In Estonia (population 1.6 million; 13,000 newborns in 1995), PKU is one of the most frequent inherited metabolic diseases with an incidence of 1 in 5,236 newborns [6]. Newborn screening was started in 1993. One part of the diagnostic program is the detection of molecular lesions in Estonian PKU patients. Direct mutation detection [7] was chosen as the main strategy of the present study.
Materials and Methods
Patients
Thirty-four available Estonian PKU patients born since 1980 were included into the current study, providing 68 independent affected chromosomes. This makes up 87% of the known patients born during this period.
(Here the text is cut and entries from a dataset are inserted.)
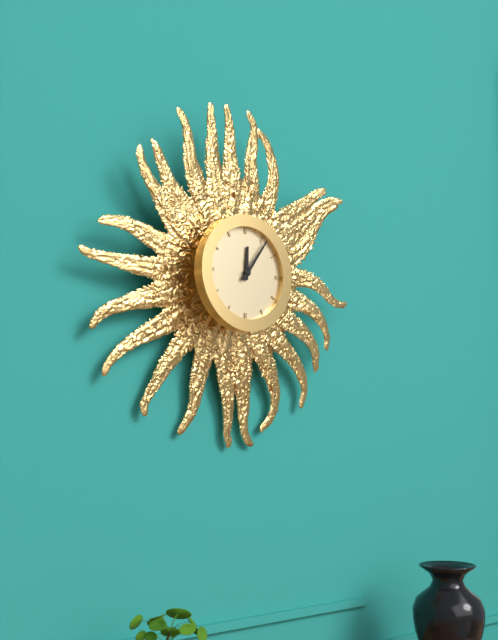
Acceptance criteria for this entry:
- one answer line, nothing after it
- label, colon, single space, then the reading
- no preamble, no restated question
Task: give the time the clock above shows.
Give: 12:06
Phenotypically, all patients express the ‘classic’ or severe PKU phenotype according to the pretreatment phenylalanine level or phenylalanine tolerance in diet [8]. In Estonia, the exact measurement of serum phenylalanine concentration was not possible until 1992, and therefore the earlier patients’ type was determined by the physician only.
Out of the 34 analyzed families, 20 were of Estonian origin at least during 2 generations, 6 families were of Slavic origin (including Russian, Ukrainian, Polish), 8 families had at least 1 ancestor of non-Estonian origin, including Russian, Polish, Armenian, German.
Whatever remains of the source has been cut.